Hope this is of some use. Drop me a line (see the “About” page) if you spot any errors or want to chat about this work.
Hello Matthew,
I have just been thinking a lot about this topic lately, and found that the idea of textual information as nested layers is simultaneously intriguing and offsetting. What I find fascinating about it is the flexibility of the system and ability to zoom in on specific elements of a text, like a play in a corpus or a line of an scene, yet not distinctly removing that element from the rest of the data as a whole. However, by zeroing in on certain features I fear that there is both a loss of information and a conscious intervention upon the data set, thereby potentially biasing the outcome.

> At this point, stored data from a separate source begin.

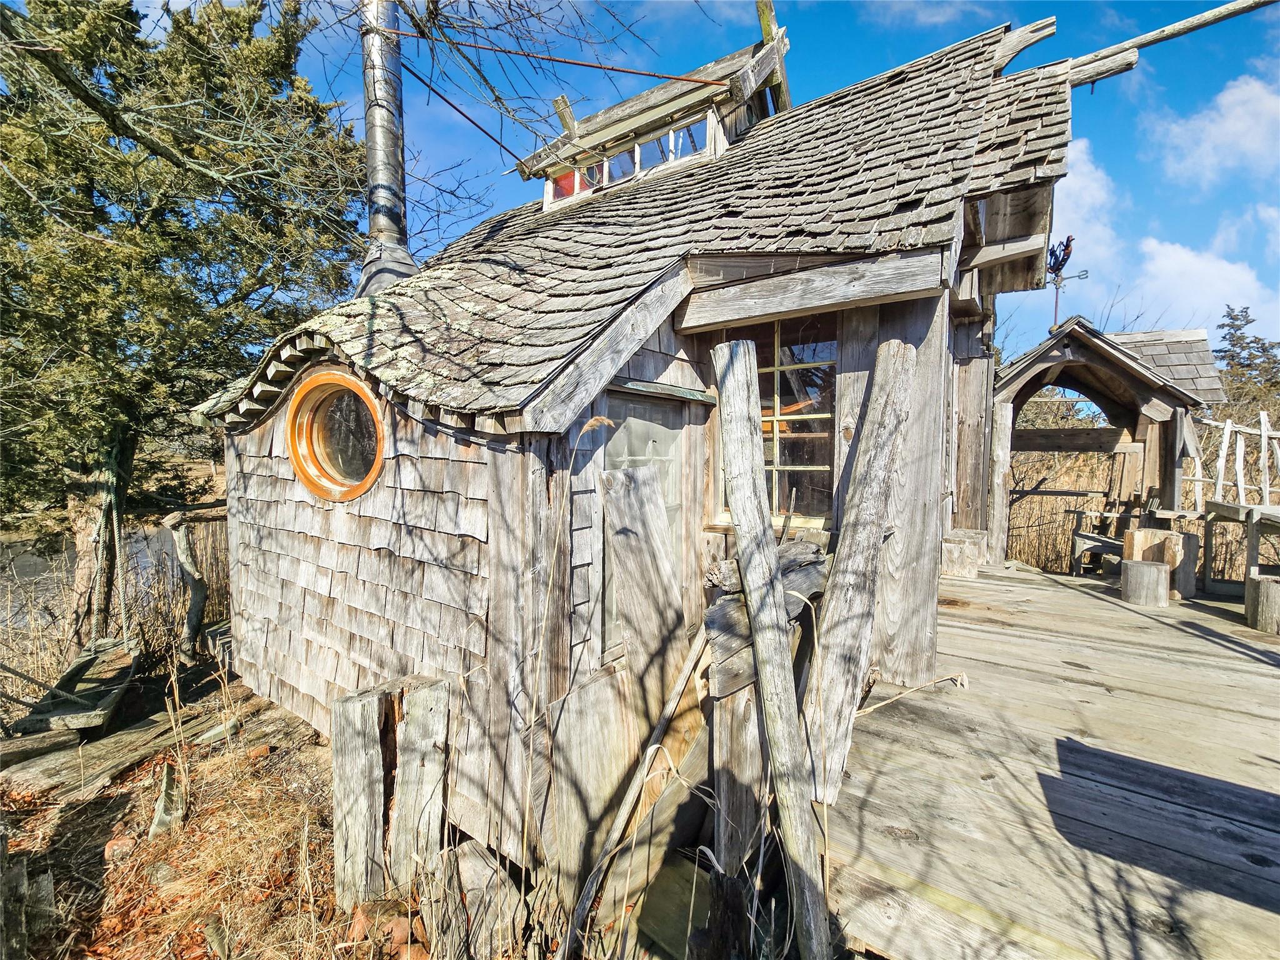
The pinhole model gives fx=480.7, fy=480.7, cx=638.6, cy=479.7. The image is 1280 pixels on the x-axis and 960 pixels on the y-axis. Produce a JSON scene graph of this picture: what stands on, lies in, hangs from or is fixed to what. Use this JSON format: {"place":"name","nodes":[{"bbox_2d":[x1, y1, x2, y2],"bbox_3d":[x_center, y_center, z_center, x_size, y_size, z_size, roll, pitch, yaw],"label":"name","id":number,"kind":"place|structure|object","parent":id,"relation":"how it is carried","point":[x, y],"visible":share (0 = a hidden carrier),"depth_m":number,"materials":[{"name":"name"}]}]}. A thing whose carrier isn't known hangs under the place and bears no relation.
{"place":"outdoors","nodes":[
{"label":"outdoors","id":0,"kind":"place"},
{"bbox_2d":[0,522,179,630],"label":"water","id":1,"kind":"structure","parent":0,"point":[43,563],"materials":[{"name":"liquid"}]},
{"bbox_2d":[0,666,295,803],"label":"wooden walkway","id":2,"kind":"structure","parent":0,"point":[128,732],"visible":0.65,"materials":[{"name":"brown wood"}]},
{"bbox_2d":[15,636,139,735],"bbox_3d":[-4.204,1.557,3.727,0.497,0.322,1.160,-1,4,-27],"label":"swing seat","id":3,"kind":"object","parent":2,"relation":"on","point":[78,668],"visible":0.82,"depth_m":3.58,"materials":[{"name":"brown wood"}]},
{"bbox_2d":[0,655,434,959],"label":"ground","id":4,"kind":"structure","parent":0,"point":[85,815],"materials":[{"name":"brown soil"}]},
{"bbox_2d":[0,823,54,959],"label":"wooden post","id":5,"kind":"object","parent":4,"relation":"on","point":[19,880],"visible":0.99,"depth_m":2.08,"materials":[{"name":"brown wood"}]},
{"bbox_2d":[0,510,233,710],"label":"dry reeds","id":6,"kind":"object","parent":4,"relation":"on","point":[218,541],"visible":0.48,"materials":[{"name":"brown plant"}]},
{"bbox_2d":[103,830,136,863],"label":"brick","id":7,"kind":"object","parent":4,"relation":"on","point":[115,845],"visible":0.68,"depth_m":2.55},
{"bbox_2d":[149,759,187,836],"bbox_3d":[-2.720,1.864,2.790,0.174,0.384,0.257,-1,4,-27],"label":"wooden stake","id":8,"kind":"object","parent":4,"relation":"on","point":[165,784],"visible":0.79,"depth_m":2.75,"materials":[{"name":"grey wood"}]},
{"bbox_2d":[0,0,366,656],"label":"evergreen tree","id":9,"kind":"object","parent":4,"relation":"on","point":[173,210],"visible":0.93,"depth_m":4.88,"materials":[{"name":"plant"}]},
{"bbox_2d":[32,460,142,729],"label":"swing","id":10,"kind":"object","parent":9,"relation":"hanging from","point":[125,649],"visible":0.82,"depth_m":3.86,"materials":[{"name":"brown wood"}]},
{"bbox_2d":[162,508,208,661],"bbox_3d":[-4.586,1.178,4.911,0.293,1.750,0.278,3,4,37],"label":"wooden post","id":11,"kind":"object","parent":4,"relation":"on","point":[181,541],"visible":0.96,"depth_m":4.86,"materials":[{"name":"brown wood"}]},
{"bbox_2d":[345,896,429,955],"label":"bricks","id":12,"kind":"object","parent":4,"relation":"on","point":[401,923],"visible":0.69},
{"bbox_2d":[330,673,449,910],"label":"wooden post","id":13,"kind":"object","parent":4,"relation":"on","point":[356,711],"visible":0.92,"depth_m":2.32,"materials":[{"name":"grey wood"}]},
{"bbox_2d":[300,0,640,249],"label":"bare tree branches","id":14,"kind":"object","parent":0,"point":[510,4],"visible":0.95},
{"bbox_2d":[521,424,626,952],"label":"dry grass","id":15,"kind":"structure","parent":0,"point":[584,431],"visible":0.96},
{"bbox_2d":[199,3,1162,885],"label":"cabin","id":16,"kind":"structure","parent":0,"point":[374,541],"materials":[{"name":"wood"}]},
{"bbox_2d":[286,370,386,500],"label":"round window","id":17,"kind":"structure","parent":16,"relation":"in","point":[295,407],"depth_m":3.07,"materials":[{"name":"orange glass"}]},
{"bbox_2d":[355,0,418,295],"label":"chimney pipe","id":18,"kind":"object","parent":16,"relation":"on","point":[380,160],"visible":0.75,"depth_m":4.02,"materials":[{"name":"metal"}]},
{"bbox_2d":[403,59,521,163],"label":"metal rod","id":19,"kind":"object","parent":16,"relation":"attached to","point":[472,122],"visible":0.94,"depth_m":4.89,"materials":[{"name":"brown metal"}]},
{"bbox_2d":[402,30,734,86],"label":"metal rod","id":20,"kind":"object","parent":16,"relation":"attached to","point":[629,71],"visible":0.98,"depth_m":4.14,"materials":[{"name":"metal"}]},
{"bbox_2d":[539,108,724,211],"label":"dormer window","id":21,"kind":"structure","parent":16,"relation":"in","point":[576,189],"depth_m":5.01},
{"bbox_2d":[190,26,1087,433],"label":"shingle roof","id":22,"kind":"structure","parent":16,"relation":"on","point":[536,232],"depth_m":2.95,"materials":[{"name":"grey wood"}]},
{"bbox_2d":[595,392,689,659],"bbox_3d":[0.033,0.404,2.911,0.131,1.661,0.890,3,4,37],"label":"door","id":23,"kind":"structure","parent":16,"relation":"in","point":[647,423],"depth_m":2.80,"materials":[{"name":"glass"}]},
{"bbox_2d":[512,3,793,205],"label":"dormer","id":24,"kind":"object","parent":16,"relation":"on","point":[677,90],"visible":0.59,"depth_m":5.10,"materials":[{"name":"brown wood"}]},
{"bbox_2d":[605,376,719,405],"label":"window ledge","id":25,"kind":"object","parent":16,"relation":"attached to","point":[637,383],"visible":0.92,"depth_m":2.70,"materials":[{"name":"wood"}]},
{"bbox_2d":[706,311,837,527],"bbox_3d":[0.923,-0.423,3.407,1.047,1.568,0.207,3,4,37],"label":"window","id":26,"kind":"structure","parent":16,"relation":"in","point":[820,455],"depth_m":3.35,"materials":[{"name":"brown glass"}]},
{"bbox_2d":[1066,0,1279,87],"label":"wooden pole","id":27,"kind":"object","parent":16,"relation":"attached to","point":[1143,39],"visible":0.97,"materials":[{"name":"brown wood"}]},
{"bbox_2d":[148,0,1278,366],"label":"sky","id":28,"kind":"structure","parent":0,"point":[875,47],"materials":[{"name":"blue"}]},
{"bbox_2d":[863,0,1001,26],"label":"cloud","id":29,"kind":"structure","parent":0,"point":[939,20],"materials":[{"name":"white"}]},
{"bbox_2d":[814,555,1279,959],"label":"wooden deck","id":30,"kind":"structure","parent":0,"point":[979,587],"materials":[{"name":"brown wood"}]},
{"bbox_2d":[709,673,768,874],"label":"wooden post","id":31,"kind":"object","parent":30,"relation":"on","point":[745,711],"visible":0.64,"depth_m":2.07,"materials":[{"name":"brown wood"}]},
{"bbox_2d":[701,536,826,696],"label":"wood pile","id":32,"kind":"object","parent":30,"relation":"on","point":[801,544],"visible":0.45,"depth_m":2.29,"materials":[{"name":"wood"}]},
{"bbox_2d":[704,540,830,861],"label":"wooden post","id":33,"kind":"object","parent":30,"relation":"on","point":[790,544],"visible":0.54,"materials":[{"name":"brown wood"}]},
{"bbox_2d":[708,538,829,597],"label":"log","id":34,"kind":"object","parent":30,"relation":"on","point":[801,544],"visible":0.49,"depth_m":2.56,"materials":[{"name":"wood"}]},
{"bbox_2d":[712,338,831,959],"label":"wooden post","id":35,"kind":"object","parent":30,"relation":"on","point":[751,474],"visible":1,"depth_m":1.93,"materials":[{"name":"grey wood"}]},
{"bbox_2d":[801,338,918,806],"bbox_3d":[1.124,0.422,2.504,0.222,2.246,0.719,3,4,37],"label":"wooden plank","id":36,"kind":"object","parent":30,"relation":"on","point":[878,490],"visible":0.96,"depth_m":2.43,"materials":[{"name":"brown wood"}]},
{"bbox_2d":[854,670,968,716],"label":"stick","id":37,"kind":"object","parent":30,"relation":"on","point":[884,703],"visible":0.83,"depth_m":2.87,"materials":[{"name":"wood"}]},
{"bbox_2d":[941,529,987,578],"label":"wooden block","id":38,"kind":"object","parent":30,"relation":"on","point":[957,552],"visible":0.88,"depth_m":5.54,"materials":[{"name":"brown wood"}]},
{"bbox_2d":[991,315,1221,576],"bbox_3d":[5.770,-0.308,6.429,2.816,3.384,2.859,3,4,37],"label":"wooden shelter","id":39,"kind":"object","parent":30,"relation":"on","point":[1132,375],"visible":0.75,"depth_m":6.11,"materials":[{"name":"brown wood"}]},
{"bbox_2d":[1046,236,1089,331],"bbox_3d":[5.463,-2.478,6.198,0.471,1.208,0.471,3,4,37],"label":"weathervane","id":40,"kind":"object","parent":39,"relation":"on","point":[1066,245],"visible":0.84,"depth_m":6.17,"materials":[{"name":"metal"}]},
{"bbox_2d":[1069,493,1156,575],"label":"wooden chair","id":41,"kind":"object","parent":30,"relation":"on","point":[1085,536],"visible":0.68,"depth_m":6.12,"materials":[{"name":"brown wood"}]},
{"bbox_2d":[1120,558,1169,606],"bbox_3d":[5.032,1.028,4.815,0.382,0.362,0.392,3,4,37],"label":"stool","id":42,"kind":"object","parent":30,"relation":"on","point":[1151,571],"visible":0.99,"depth_m":4.68,"materials":[{"name":"brown wood"}]},
{"bbox_2d":[1123,526,1198,600],"bbox_3d":[5.604,0.882,5.231,0.555,0.651,0.572,3,4,37],"label":"tree stump","id":43,"kind":"object","parent":30,"relation":"on","point":[1138,539],"visible":0.7,"depth_m":5.04,"materials":[{"name":"brown wood"}]},
{"bbox_2d":[1185,411,1279,512],"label":"wooden railing","id":44,"kind":"object","parent":30,"relation":"on","point":[1262,415],"visible":0.91,"depth_m":5.43,"materials":[{"name":"wood"}]},
{"bbox_2d":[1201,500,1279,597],"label":"table","id":45,"kind":"object","parent":30,"relation":"on","point":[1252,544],"visible":0.94,"depth_m":4.58,"materials":[{"name":"brown wood"}]},
{"bbox_2d":[1244,573,1279,635],"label":"stool","id":46,"kind":"object","parent":30,"relation":"on","point":[1265,587],"visible":0.97,"depth_m":4.09,"materials":[{"name":"brown wood"}]},
{"bbox_2d":[1050,138,1123,275],"label":"cloud","id":47,"kind":"structure","parent":0,"point":[1079,184],"materials":[{"name":"white"}]},
{"bbox_2d":[1126,236,1275,330],"label":"cloud","id":48,"kind":"structure","parent":0,"point":[1183,254],"materials":[{"name":"white"}]},
{"bbox_2d":[1151,74,1279,186],"label":"cloud","id":49,"kind":"structure","parent":0,"point":[1217,130],"materials":[{"name":"white"}]},
{"label":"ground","id":50,"kind":"structure","parent":0},
{"bbox_2d":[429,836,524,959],"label":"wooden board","id":51,"kind":"object","parent":50,"relation":"on","point":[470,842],"visible":0.89,"depth_m":2.13,"materials":[{"name":"grey wood"}]},
{"bbox_2d":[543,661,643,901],"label":"wooden board","id":52,"kind":"object","parent":50,"relation":"on","point":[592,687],"visible":0.83,"depth_m":2.33,"materials":[{"name":"brown wood"}]},
{"bbox_2d":[561,625,713,959],"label":"wooden plank","id":53,"kind":"object","parent":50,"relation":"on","point":[677,689],"visible":0.95,"depth_m":2.26,"materials":[{"name":"brown wood"}]},
{"bbox_2d":[601,460,688,715],"bbox_3d":[0.063,0.874,2.669,0.382,1.784,0.268,3,4,37],"label":"wooden plank","id":54,"kind":"object","parent":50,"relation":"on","point":[653,485],"visible":0.93,"depth_m":2.62,"materials":[{"name":"brown wood"}]},
{"bbox_2d":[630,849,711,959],"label":"wooden board","id":55,"kind":"object","parent":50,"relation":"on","point":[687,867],"visible":0.78,"depth_m":2.14,"materials":[{"name":"brown wood"}]},
{"bbox_2d":[1003,452,1125,574],"bbox_3d":[8.602,0.679,9.660,5.175,2.504,4.059,3,4,37],"label":"reed bed","id":56,"kind":"object","parent":50,"relation":"on","point":[1061,522],"visible":0.32,"depth_m":9.45,"materials":[{"name":"brown plant"}]},
{"bbox_2d":[1212,304,1279,403],"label":"evergreen tree","id":57,"kind":"object","parent":50,"relation":"on","point":[1236,318],"visible":0.51,"depth_m":20.43,"materials":[{"name":"plant"}]}
]}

I suppose my main question is about what you think about too much information in a text. Is there a need or desire for a visualization tool that can incorporate every (or most) elements in a meaningful diagram or do we still need to continue collecting data through our various tools until we understand particular features better?
I apologize if this is vague and a little unorganized. My most recent post at allistrue.org was about this which is partly why it has been on my mind. And congratulations on the job placement at Notre Dame. Best of luck to you!
Thanks, Mike
Hi Mike,
Two thoughts:
1. Yes, zeroing in on certain features is an intervention in the data. It will always affect the outcome. But of course we do this all the time, no matter our working method. So I think the question isn’t /whether/ we do it, it’s whether we do it well or poorly, which is to say whether or not we can convince other people that what we’ve done is justified/reasonable/interesting/etc.
2. I doubt very much that we’ll ever settle on a single tool to handle every possible visualization or analytical task. Some tools try to do a lot; others are very specialized. Each has its merits. But I think it’s just literally impossible that any one tool will cover every desirable use case. And I think a visualization that tried to incorporate every element of a text or corpus would very likely be useless. That said, I’m very sympathetic to the issue of “scalable” reading and analysis; it’s valuable to be able to move quickly between specific source material and analytical abstraction.